Ketika baru saja Nasruddin berteriak, "Allahu Akbar!Allahu Akbar!," dia terburu-buru turun dari menara dan berlari ke sana kemari. Tentu saja orang-orang yang sudah bersiap-siap melaksanakan shalat terbengong-bengong. Salah seorang dari mereka bertanya, "Hai Mullah, mengapa engkau berlari-lari sebelum menyelesaikan azanmu?"
Aku mau tahu, apakah suaraku terdengar ke seluruh penjuru," jawab Nasruddin.
Cerita naif di atas makin mengukuhkan posisi puncak Nasraddin di jagat orang-orang "tolol". Ketololan memang bisa terjadi pada semua orang dan dimana saja. Bisa di masjid atau di pasar, di tempat tidur, di kolam renang, di kuburan, dan di lain-lain tempat. Tidak peduli pelaku ketololan itu tokoh terhormat seperti tokoh agama atau pejabat negara, guru atau tentara, anak-anak atau orang dewasa, pria atau wanita. Lalu, apa yang bisa dipetik dari kisah konyol di atas?
Azan adalah panggilan terhormat bagi kaum Muslim untuk mengerjakan shalat lima waktu. Azan adalah undangan Allah kepada hamba-hamba-Nya untuk beraudensi dengan-Nya. Orang-orang Islam yang mempunyai kehormatan diri akan sangat gembira jika diajak mikraj ruhani ke hadirat Allah lewat shalat. Sebab,shalat adalah lambang kecintaan dan penghormatan diri Allah kepada hamba-Nya. Oleh karena itu, perintah shalat diterima langsung dari Allah oleh Nabi Muhammad Saw. di Sidratul Muntaha saat beliau mi'raj, tidak melalui Malaikat Jibril a.s.
Nah, Nasruddin merasa dialah "corong" Allah. Dialah "mulut" Allah yang menyampaikan undangan kehormatan. Padahal, tidak mungkin seorang raja mengundang orang-orang yang dihormatinya lewat mulut seorang preman jalanan. Tentu, yang dipilih adalah orang-orang yang masuk kualifikasi baik, terhormat, dan bersih.

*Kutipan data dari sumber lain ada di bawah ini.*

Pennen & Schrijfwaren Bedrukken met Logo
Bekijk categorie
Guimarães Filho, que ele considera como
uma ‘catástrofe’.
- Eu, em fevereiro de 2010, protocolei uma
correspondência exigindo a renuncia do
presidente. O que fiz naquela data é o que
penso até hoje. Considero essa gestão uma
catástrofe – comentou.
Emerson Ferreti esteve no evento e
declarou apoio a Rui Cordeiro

Namun, kadang walaupun baru sedikit saja kita menyeru manusia ke jalan Allah atau kebajikan, kita sudah merasa pantas dibicarakan laksana nabi. Kita pasang telinga di seluruh penjuru mata angin untuk mengetahui sejauh mana seruan kita didengar orang. Belum sempurna benar seruan kita kumandangkan, kita sudah ingin tahu apakah "suara" kita terdengar di mana-mana. Oleh karena itu, kita cepat-cepat "turun dari menara". Kita biarkan jamaah yang sudah ada di dalam masjid terbengong-bengong melihat tingkah kita. Dan, kita tidak peduli. Kita tetap ingin tahu sampai sejauh mana orang mendengar seruan kita.
Sesunguhnya "turun dari menara" menunjukkan ketidakikhlasan di samping juga ketergesaan. Dari posisi tinggi, di atas menara sambil meneriakkan azan, kita turun berlari-lari dan mencari tahu apakah banyak orang yang mendengar teriakan kita. Nasruddin menyindir kita, bahwa kalau azan tidak perlu mencari tahu apakah banyak yang dengar atau tidak. Azan saja, hasilnya biarkan angin membawa suara kita ke mana ia mau. Tidak peduli ada yang mendengar atau tidak.